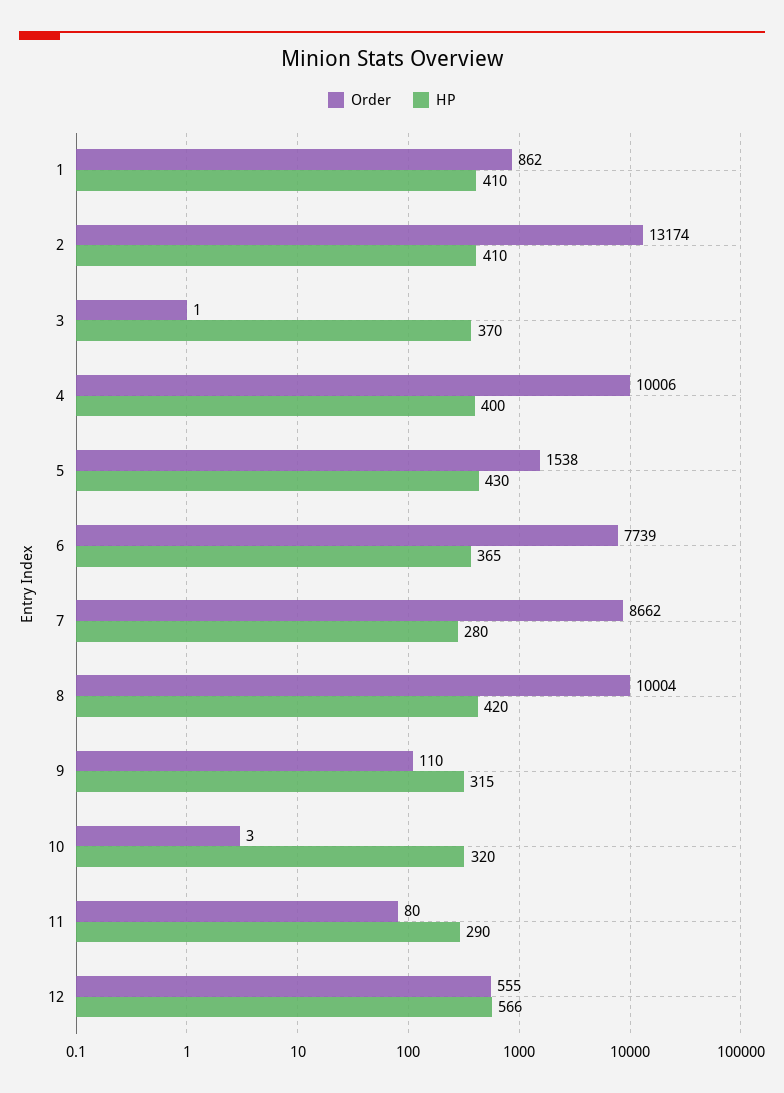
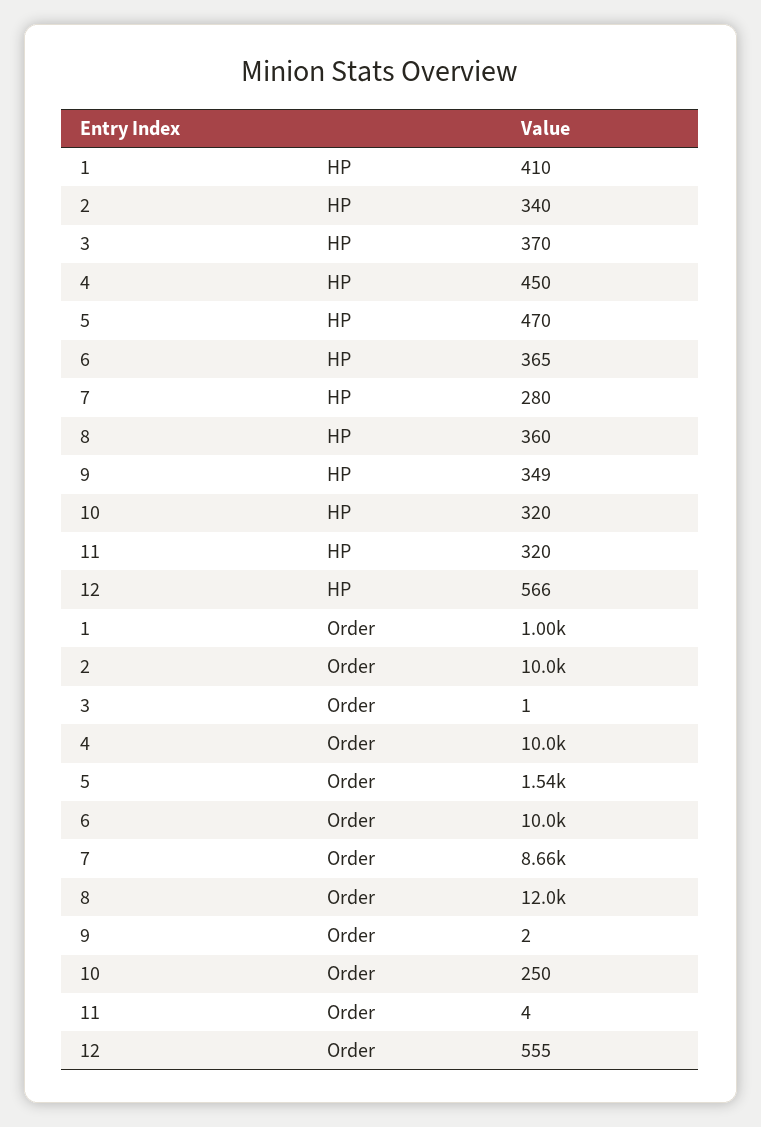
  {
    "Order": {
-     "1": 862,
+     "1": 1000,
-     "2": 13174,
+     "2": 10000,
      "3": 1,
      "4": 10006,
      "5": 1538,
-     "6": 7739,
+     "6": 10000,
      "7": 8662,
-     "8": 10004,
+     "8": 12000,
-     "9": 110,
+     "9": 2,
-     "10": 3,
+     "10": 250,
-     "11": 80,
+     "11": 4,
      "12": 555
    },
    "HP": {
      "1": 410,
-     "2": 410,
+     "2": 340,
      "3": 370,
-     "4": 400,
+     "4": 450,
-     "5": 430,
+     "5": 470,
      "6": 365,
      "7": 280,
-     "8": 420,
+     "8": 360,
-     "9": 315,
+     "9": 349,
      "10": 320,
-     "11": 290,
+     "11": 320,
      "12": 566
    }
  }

-=-=-=-=-

Problem to work on -
Restate all of the data word for word and include no pictures.

Final answer -
  {
    "Order": {
-     "1": 862,
+     "1": 1000,
-     "2": 13174,
+     "2": 10000,
      "3": 1,
      "4": 10006,
      "5": 1538,
-     "6": 7739,
+     "6": 10000,
      "7": 8662,
-     "8": 10004,
+     "8": 12000,
-     "9": 110,
+     "9": 2,
-     "10": 3,
+     "10": 250,
-     "11": 80,
+     "11": 4,
      "12": 555
    },
    "HP": {
      "1": 410,
-     "2": 410,
+     "2": 340,
      "3": 370,
-     "4": 400,
+     "4": 450,
-     "5": 430,
+     "5": 470,
      "6": 365,
      "7": 280,
-     "8": 420,
+     "8": 360,
-     "9": 315,
+     "9": 349,
      "10": 320,
-     "11": 290,
+     "11": 320,
      "12": 566
    }
  }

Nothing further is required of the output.